SAH is a severe disease with high morbidity and mortality rates worldwide. The clinical symptoms of SAH include coma and varying degrees of neurological disorders, such as aphasia, hemiplegia, hemianopia, paresthesia, headache and dysphrenia (98). The pathological course of SAH within the first 72 h is defined as early brain injury, which includes destruction of the BBB, cerebral edema, inflammation, increased intracranial pressure and neuronal apoptosis (99–101). These changes suggest an unfavorable prognosis and create significant individual and social burden. A series of studies conducted by Zhang et al (102) showed that AST ameliorates inflammation and OS and improves neuronal survival in SAH by modifying the Nrf2-ARE and Akt/Bad pathways and the toll-like receptor 4 signaling pathway (34). As mentioned previously, these pathways can inhibit the expression of inflammatory cytokines (IL-1β, TNF-α and NF-кB p65) and apoptotic cytokines (Bax, Cyt c and caspase-3) while rescuing mitochondrial function and BBB integrity (34,52,102,103). Wang et al (104) show that AST inhibits mitochondria-associated neuronal apoptosis after SAH by stabilizing the mitochondrial membrane potential, decreasing the Bax/Bcl-2 ratio, inhibiting Cyt c and suppressing caspase-3 enzyme activity. In addition, AST has been found to restore the expression of synapsin-1, postsynaptic density-95, GAP-4, BDNF and purine-rich binding protein-α associated with nerve growth and neuronal differentiation.

ALS is a progressive and lethal neurological disease characterized by irreversible loss of the upper and lower spinal or bulbar motor neurons (105). Most patients with ALS experience muscle paralysis until death, which is caused by respiratory failure within 3–5 years of the onset of symptoms. The number of patients with ALS has been rapidly increasing as a result of increasing aging of the global population. It has been reported that approximately 400,000 people worldwide will have ALS by 2040 (106). Although the underlying mechanisms of ALS are not fully understood, the most common cause may be related to a mutation in the gene encoding Cu/Zn SOD1. SOD1 is a significant cytosolic metalloenzyme that catalyzes the dismutation of the superoxide anion radical (O₂⁻) into H₂O₂ and O₂. In addition, mitochondrial dysfunction, neuroinflammation and calcium flux-related excitotoxicity serve important roles in the progression of ALS (105,107). The unstable structure of mutant SOD1 leads to the accumulation free radicals from OS. OS causes oxidative damage to lipids, proteins and nucleic acids, resulting in neuronal death. Free radicals can be produced by antioxidants, such as vitamin C, vitamin E and AST. Bond et al (108) showed that antioxidants are promising as therapeutic agents for increasing the quality of life of patients with ALS. Moreover, Isonaka et al (109) demonstrate that spinal motor neurons treated with antioxidants and the SOD1 inhibitor diethyldithiocarbamate (DDC) have longer neurite lengths than neurons treated with DDC alone, indicating that antioxidants may improve pathological changes in ALS. In addition, clinical dietary studies have shown that carotenoid intake improves respiratory function in patients with ALS and reduces the risk for the disease (110,111).

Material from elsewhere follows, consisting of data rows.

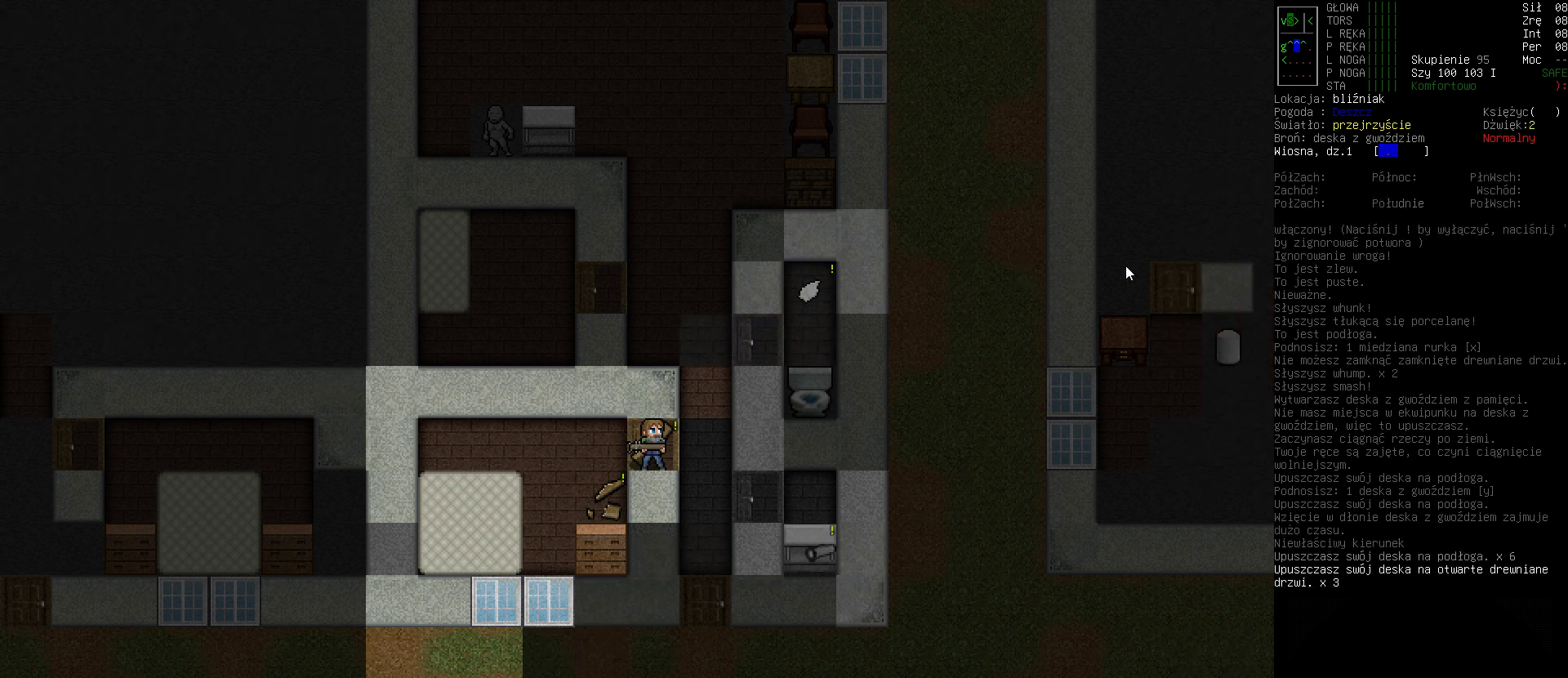
{"keys": [], "events": []}
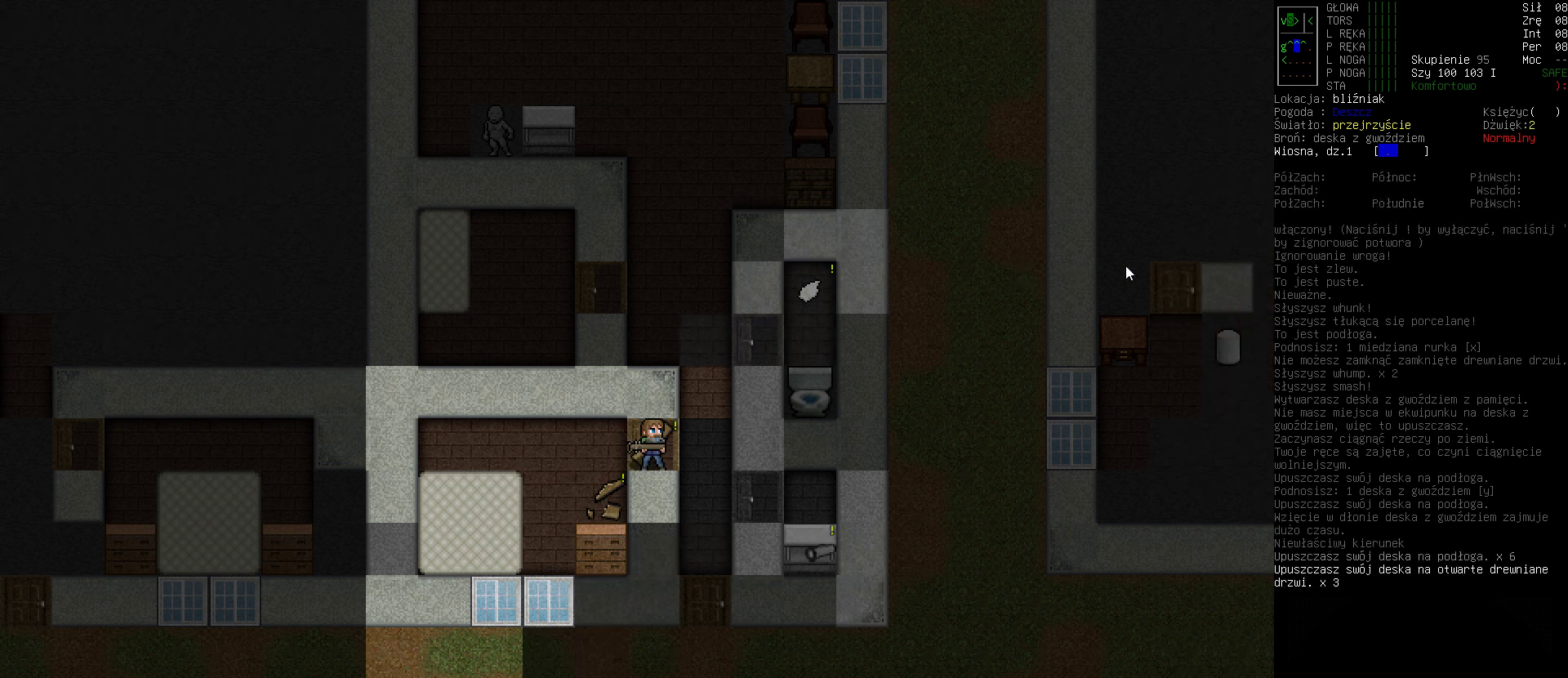
{"keys": [], "events": []}
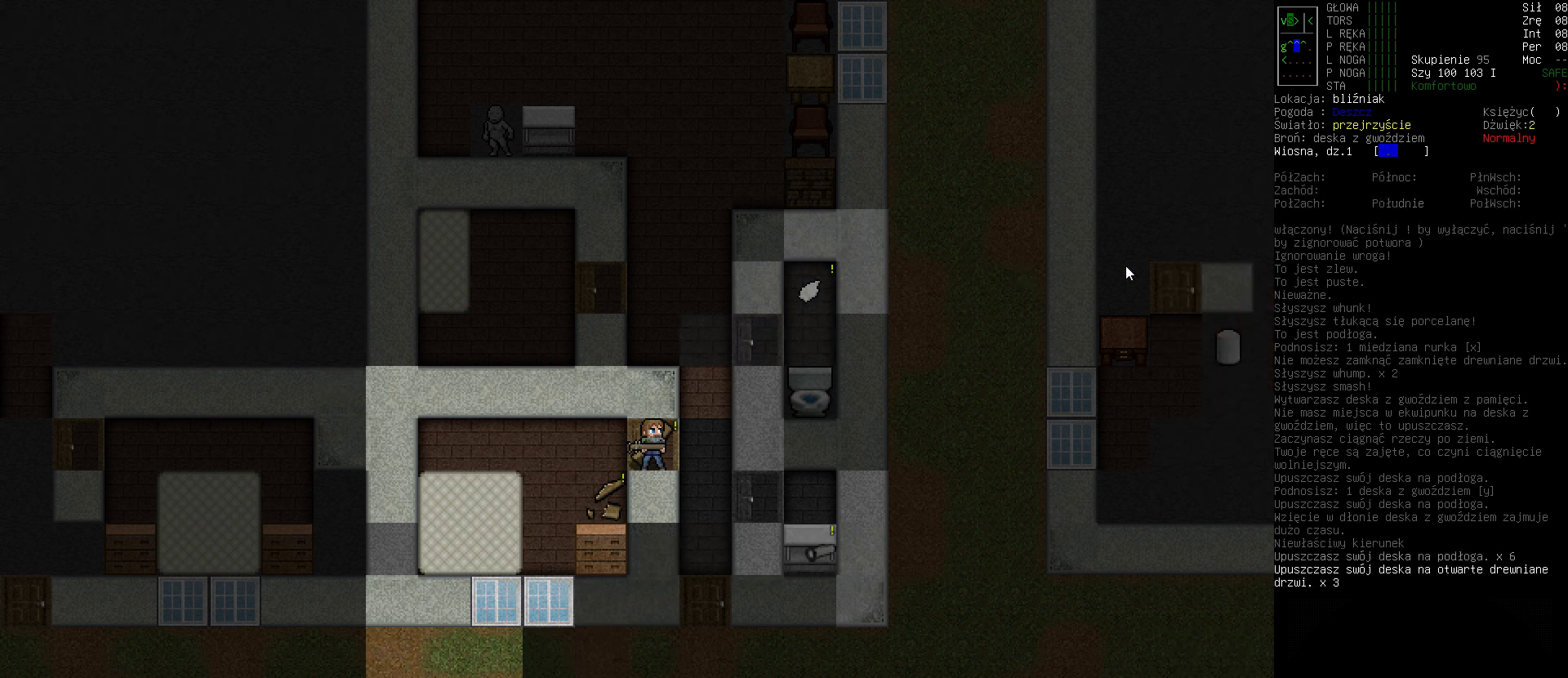
{"keys": [], "events": [[100, "right", "down"], [233, "right", "up"]]}
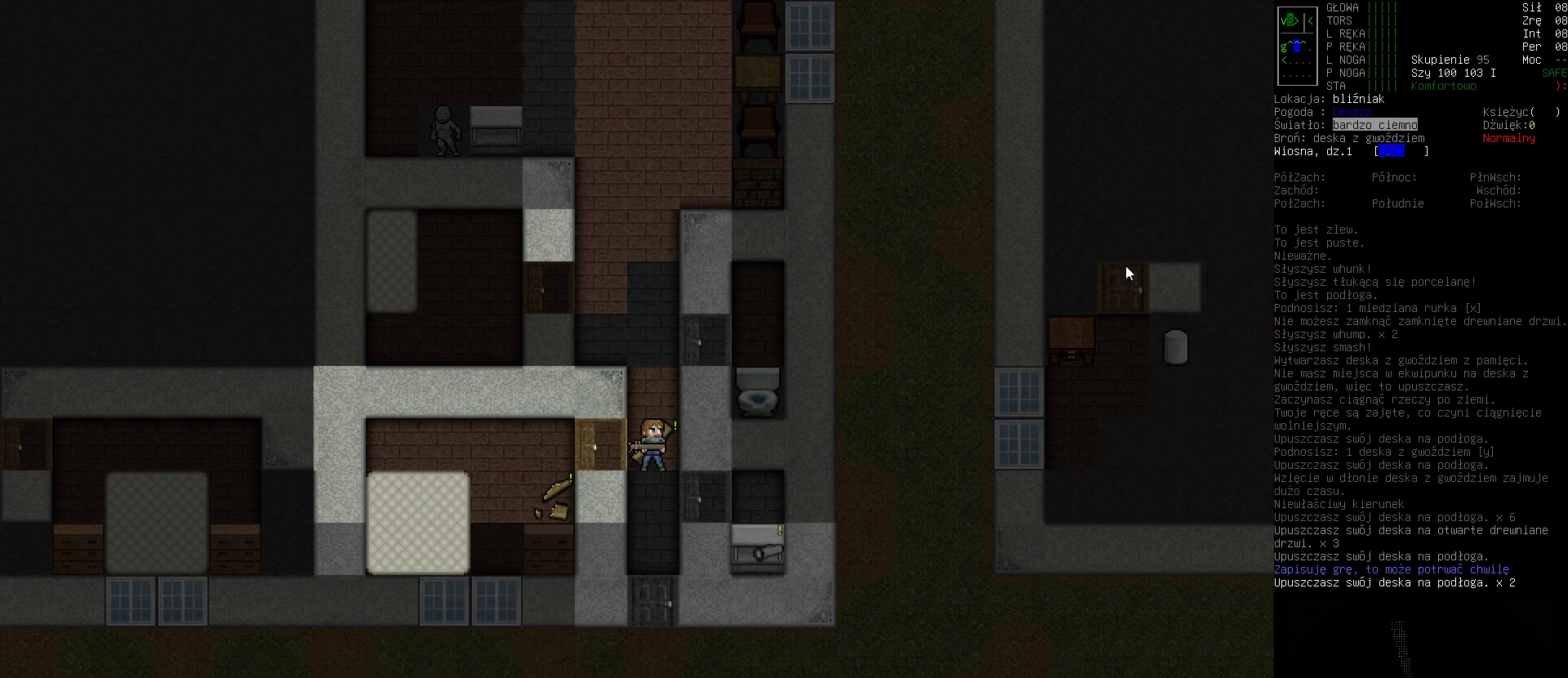
{"keys": [], "events": []}
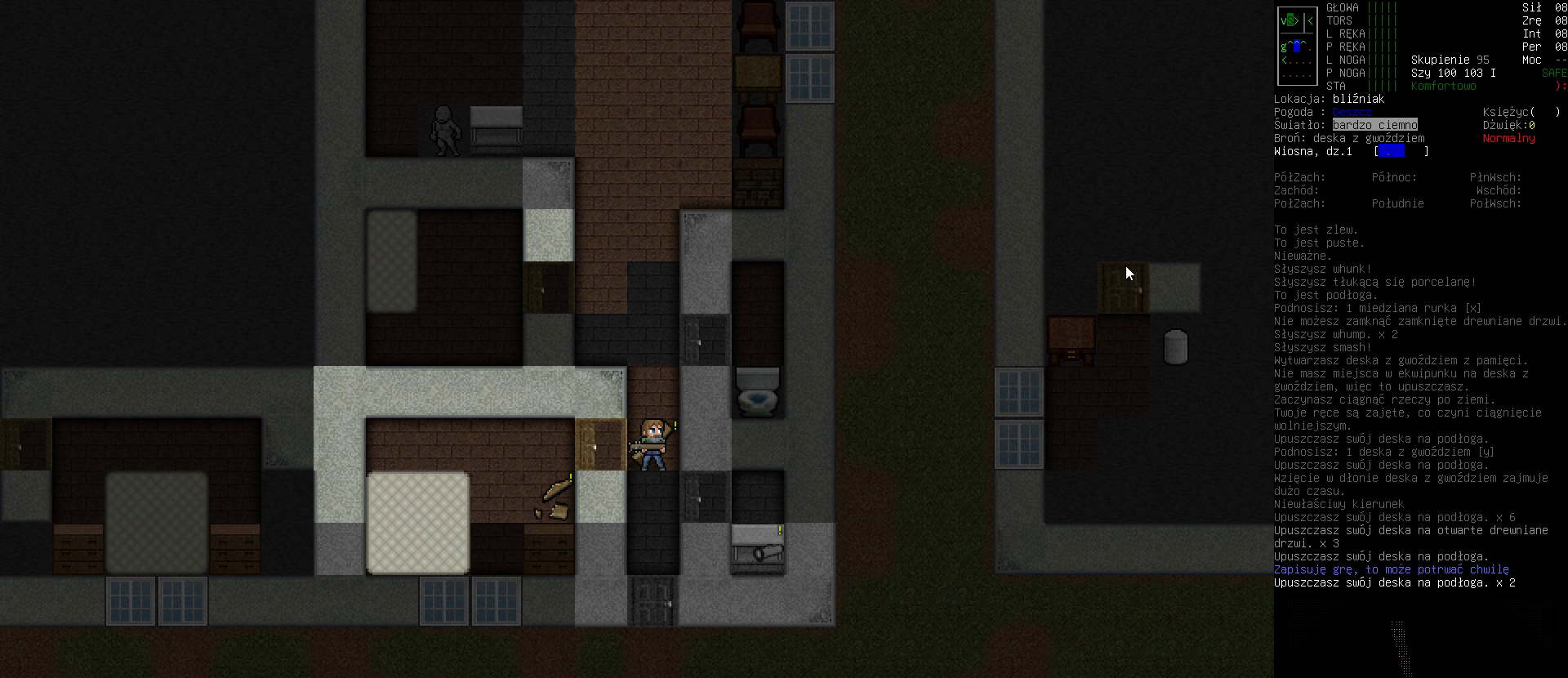
{"keys": [], "events": []}
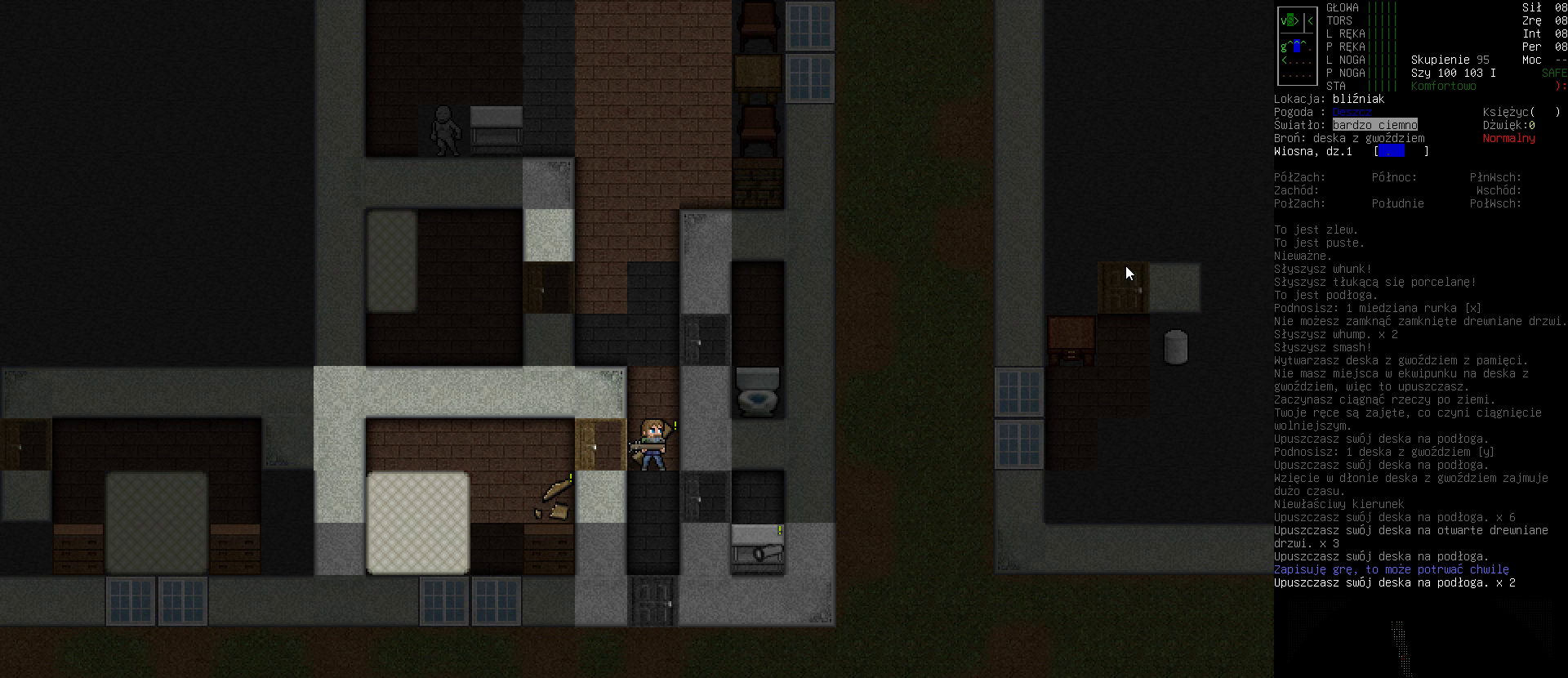
{"keys": [], "events": []}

AST, with its antioxidant, anti-inflammatory and anti-apoptotic properties, has various health benefits for humans. The present review highlighted the mechanisms of action and benefits of AST in neurological diseases. In addition, owing to its lipid-soluble characteristics, AST may serve an important role in improving neurological diseases. However, previous studies on AST are mainly focused on animal models. Thus, further in vivo and in vitro studies on AST are warranted to clarify the specific signaling pathways involved in its effects and to elucidate its benefits for effective therapy. More research is needed to explore the potential applications of AST in the prevention, management and treatment of neurological diseases.